L'éclectique Roselyne Bachelot décroche le portefeuille de Ministre de la Culture. Personnage médiatique, haut en couleurs, qui tranche avec la transparence de son prédécesseur. Faisant passer la Culture pour un avatar de la Grande Muette, on peine à se souvenir des propositions de Franck Riester dont la malheureuse contamination au Covid-19 aura davantage fait parler de lui que ces presque deux ans passés rue de Valois.
Pour ne citer qu'un exemple, l'absurde maintien de la Fête de la Musique dit beaucoup d'une politique à l'encéphalogramme idéologiquement plat, rivé à ce divertissement et ces paillettes qui tiennent lieu de vision culturelle. Certes, l'heure n'est pas à la volonté de prolonger la morosité du confinement, non plus du reste à décréter officiellement que tout peut rouvrir comme avant. Le premier des dossiers d'une ministre de la Culture ex-ministre de la Santé, sera de desserrer l'étau sanitaire qui plombe les festivals et les lieux de spectacle vivant. Roselyne Bachelot devra juguler une seconde vague sociale et économique qui frappe le secteur culturel à hauteur de 22 milliards de pertes, soit une chute vertigineuse de 60% du chiffre d'affaires.
On ne connaît pas trop les moyens qu’elle aura à disposition. Sous le fard et la poudre, on peut craindre des solutions en forme de bouts de ficelles : crédit d'impôts, exonérations diverses… bien peu de choses en définitive pour un secteur déjà sinistré à qui on propose avant tout une calinothérapie, faute de mieux.
L'Élysée joue avec Roselyne Bachelot une carte sympathie et engagement qui ne manquera pas de peser dans les négociations et faire passer la pilule amère du désarroi et de l'absence de vision au plus haut sommet de l'État. Qu'attendre en effet de ces "États généraux des festivals", nom ronflant d’un vaste tour de table doloriste qui n’effacera pas la vérité : toutes les velléités de maintenir les manifestations se sont heurtées au mur administratif et politique des mesures d'urgence sanitaire, qui a empêché la moindre adaptation des programmes à la situation, au contraire de ce qu’on a pu constater dans d’autres pays européens.
Les dossiers en souffrance au Ministère de la Culture auraient pu faire pâlir nombre de candidats au poste : le serpent de mer des intermittents du spectacle ou de la réforme audiovisuelle, le bilan mitigé du Pass Culture, le plan bibliothèques… Et arrivé récemment au sommet de la pile, l’Opéra de Paris, après l’annus horribilis marqué par les gilets jaunes, la réforme de retraites et le coronavirus. Avec 40 millions de pertes au minimum, la grande boutique a finalement un peu aménagé sa programmation à l’instar d’autres théâtres, dont une version concert d'un Ring qui devait couronner le mandat de Stéphane Lissner et Philippe Jordan.

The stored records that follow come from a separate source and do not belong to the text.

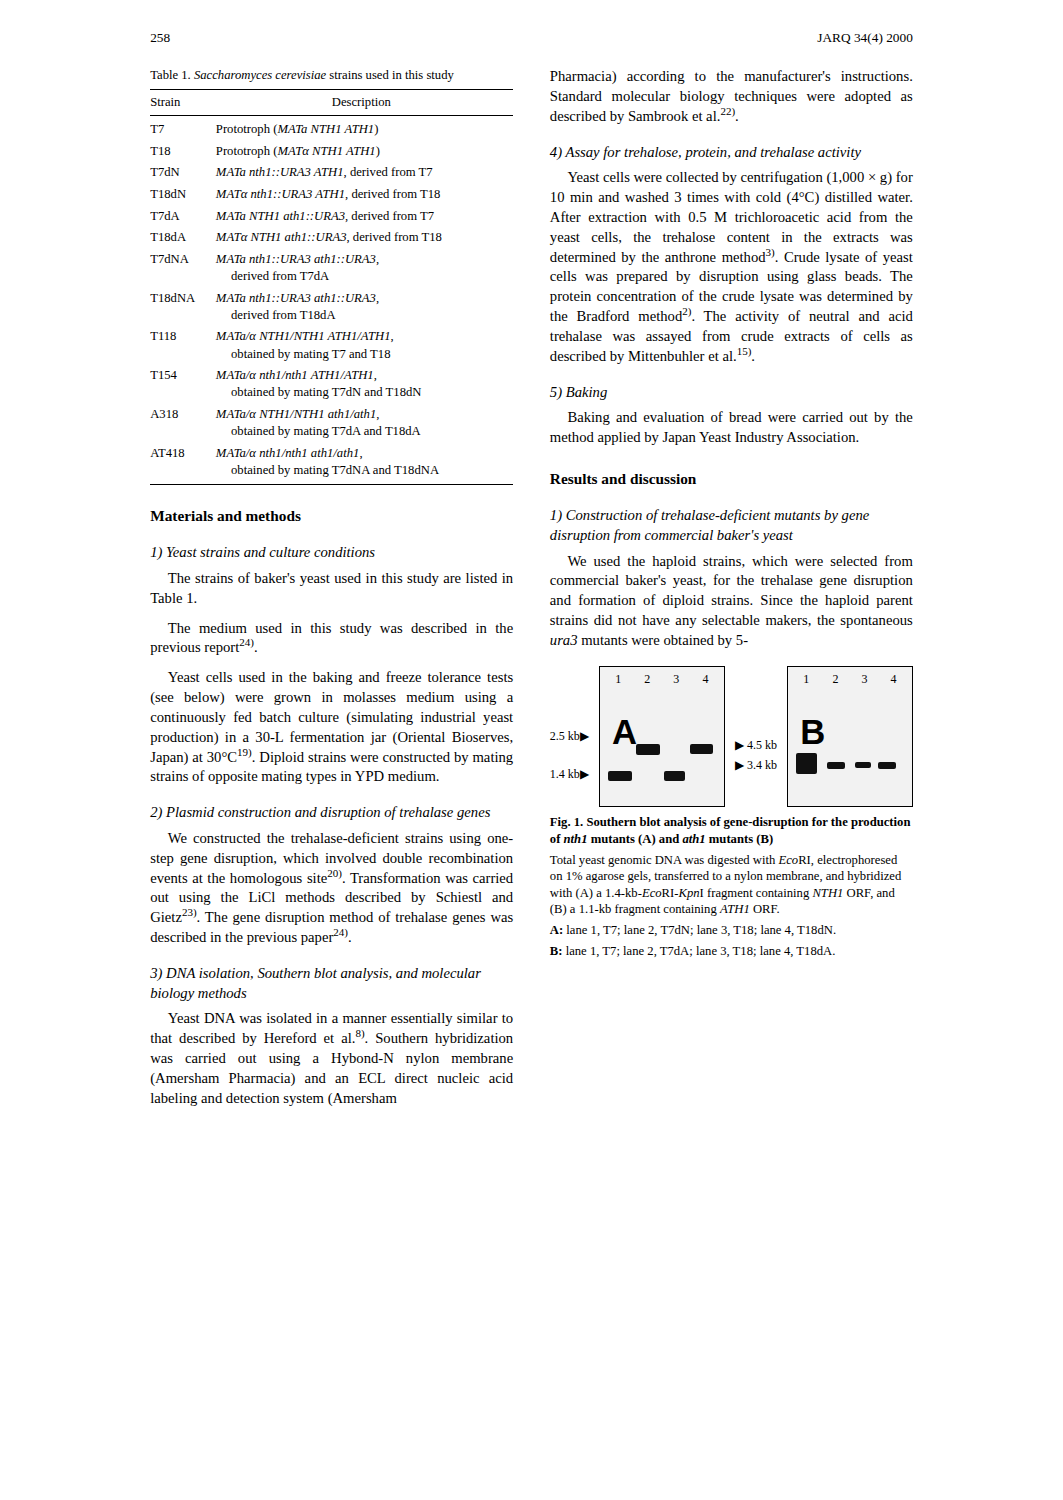258 JARQ 34(4) 2000
Table 1. Saccharomyces cerevisiae strains used in this study
| Strain | Description |
| --- | --- |
| T7 | Prototroph ( MATa NTH1 ATH1 ) |
| T18 | Prototroph ( MATα NTH1 ATH1 ) |
| T7dN | MATa nth1::URA3 ATH1 , derived from T7 |
| T18dN | MATα nth1::URA3 ATH1 , derived from T18 |
| T7dA | MATa NTH1 ath1::URA3 , derived from T7 |
| T18dA | MATα NTH1 ath1::URA3 , derived from T18 |
| T7dNA | MATa nth1::URA3 ath1::URA3 , derived from T7dA |
| T18dNA | MATa nth1::URA3 ath1::URA3 , derived from T18dA |
| T118 | MATa/α NTH1/NTH1 ATH1/ATH1 , obtained by mating T7 and T18 |
| T154 | MATa/α nth1/nth1 ATH1/ATH1 , obtained by mating T7dN and T18dN |
| A318 | MATa/α NTH1/NTH1 ath1/ath1 , obtained by mating T7dA and T18dA |
| AT418 | MATa/α nth1/nth1 ath1/ath1 , obtained by mating T7dNA and T18dNA |
Materials and methods
1) Yeast strains and culture conditions
The strains of baker's yeast used in this study are listed in Table 1.
The medium used in this study was described in the previous report24).
Yeast cells used in the baking and freeze tolerance tests (see below) were grown in molasses medium using a continuously fed batch culture (simulating industrial yeast production) in a 30-L fermentation jar (Oriental Bioserves, Japan) at 30°C19). Diploid strains were constructed by mating strains of opposite mating types in YPD medium.
2) Plasmid construction and disruption of trehalase genes
We constructed the trehalase-deficient strains using one-step gene disruption, which involved double recombination events at the homologous site20). Transformation was carried out using the LiCl methods described by Schiestl and Gietz23). The gene disruption method of trehalase genes was described in the previous paper24).
3) DNA isolation, Southern blot analysis, and molecular biology methods
Yeast DNA was isolated in a manner essentially similar to that described by Hereford et al.8). Southern hybridization was carried out using a Hybond-N nylon membrane (Amersham Pharmacia) and an ECL direct nucleic acid labeling and detection system (Amersham
Pharmacia) according to the manufacturer's instructions. Standard molecular biology techniques were adopted as described by Sambrook et al.22).
4) Assay for trehalose, protein, and trehalase activity
Yeast cells were collected by centrifugation (1,000 × g) for 10 min and washed 3 times with cold (4°C) distilled water. After extraction with 0.5 M trichloroacetic acid from the yeast cells, the trehalose content in the extracts was determined by the anthrone method3). Crude lysate of yeast cells was prepared by disruption using glass beads. The protein concentration of the crude lysate was determined by the Bradford method2). The activity of neutral and acid trehalase was assayed from crude extracts of cells as described by Mittenbuhler et al.15).
5) Baking
Baking and evaluation of bread were carried out by the method applied by Japan Yeast Industry Association.
Results and discussion
1) Construction of trehalase-deficient mutants by gene disruption from commercial baker's yeast
We used the haploid strains, which were selected from commercial baker's yeast, for the trehalase gene disruption and formation of diploid strains. Since the haploid parent strains did not have any selectable makers, the spontaneous ura3 mutants were obtained by 5-
2.5 kb▶
1.4 kb▶
1234
A
▶ 4.5 kb
▶ 3.4 kb
1234
B
Fig. 1. Southern blot analysis of gene-disruption for the production of nth1 mutants (A) and ath1 mutants (B)
Total yeast genomic DNA was digested with Eco RI, electrophoresed on 1% agarose gels, transferred to a nylon membrane, and hybridized with (A) a 1.4-kb-Eco RI-Kpn I fragment containing NTH1 ORF, and (B) a 1.1-kb fragment containing ATH1 ORF.
A: lane 1, T7; lane 2, T7dN; lane 3, T18; lane 4, T18dN.
B: lane 1, T7; lane 2, T7dA; lane 3, T18; lane 4, T18dA.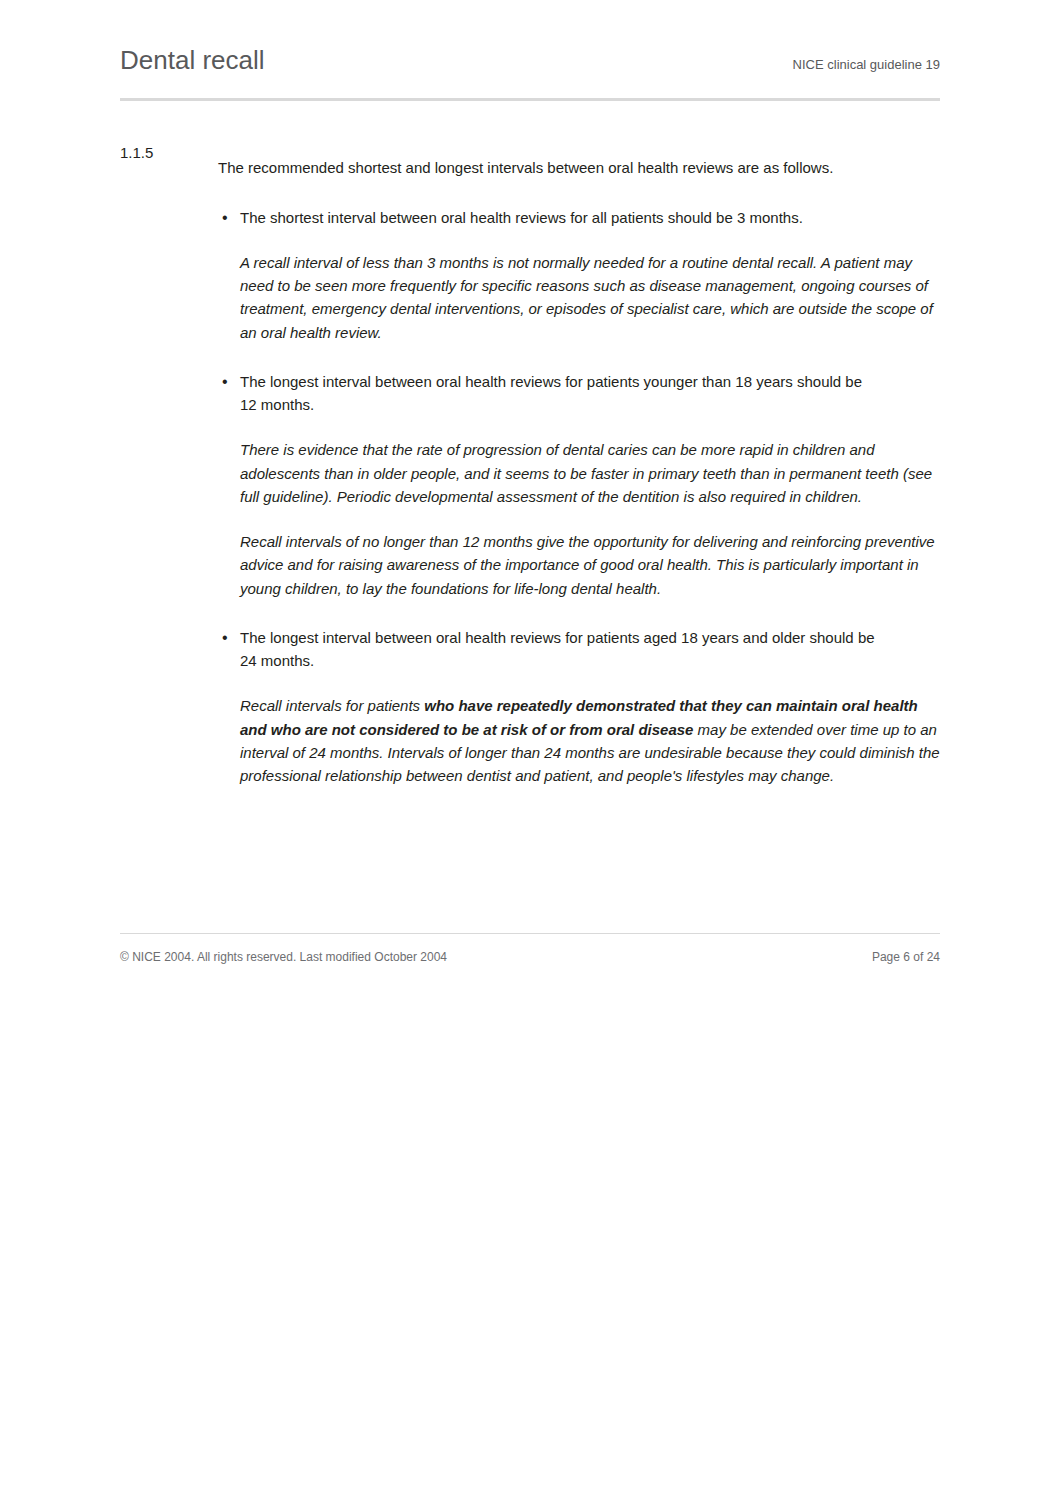Dental recall
NICE clinical guideline 19
1.1.5
The recommended shortest and longest intervals between oral health reviews are as follows.
The shortest interval between oral health reviews for all patients should be 3 months.
A recall interval of less than 3 months is not normally needed for a routine dental recall. A patient may need to be seen more frequently for specific reasons such as disease management, ongoing courses of treatment, emergency dental interventions, or episodes of specialist care, which are outside the scope of an oral health review.
The longest interval between oral health reviews for patients younger than 18 years should be 12 months.
There is evidence that the rate of progression of dental caries can be more rapid in children and adolescents than in older people, and it seems to be faster in primary teeth than in permanent teeth (see full guideline). Periodic developmental assessment of the dentition is also required in children.
Recall intervals of no longer than 12 months give the opportunity for delivering and reinforcing preventive advice and for raising awareness of the importance of good oral health. This is particularly important in young children, to lay the foundations for life-long dental health.
The longest interval between oral health reviews for patients aged 18 years and older should be 24 months.
Recall intervals for patients who have repeatedly demonstrated that they can maintain oral health and who are not considered to be at risk of or from oral disease may be extended over time up to an interval of 24 months. Intervals of longer than 24 months are undesirable because they could diminish the professional relationship between dentist and patient, and people's lifestyles may change.
© NICE 2004. All rights reserved. Last modified October 2004 Page 6 of 24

Alexander Neef, prochain Directeur Général devra affronter une situation inédite sous l’aile protectrice d'une ministre amatrice d’opéra qui a déjà annoncé : "Je suis une fille de l’Opéra de Paris et je vais en devenir une mère !".
Son franc-parler peut faire sourire, mais elle est bien loin d’être le perdreau de l’année : on ne peut lui faire le procès du débutant naïf en politique. Roselyne Bachelot connaît les antichambres, l'art secret des tractations et les parcours qui jalonnent toute cette diplomatie républicaine grâce à laquelle on obtient des rallonges et des arbitrages. Il y a fort à parier qu'au final, elle tirera son épingle du jeu que ce soit par une exposition médiatique revigorée de façon impromptue par la crise sanitaire, soit par une culture politique que bien des membres du gouvernement peuvent lui envier. Il n'est pas impossible que sa récente prestation devant la commission d'enquête parlementaire ait pu jouer en sa faveur… Dans la situation actuelle, le verbe haut et parfois fleuri vaut sans doute mieux qu'un diplômé en gestion et sciences économiques timoré et en retrait.
On attend donc des propositions et la défense d’une ligne qui aille au-delà de l’opéra, cet art qu’on dit désuet et dont on annonce la mort depuis des décennies, qui sert de cible économique et idéologique.
Entre un Président de la République peu concerné par l’art lyrique et des khmers verts dont certains ont déjà juré sa mort, le gueuloir de Roselyne Bachelot aura sans doute un effet : puisse-t-il avoir aussi une efficience.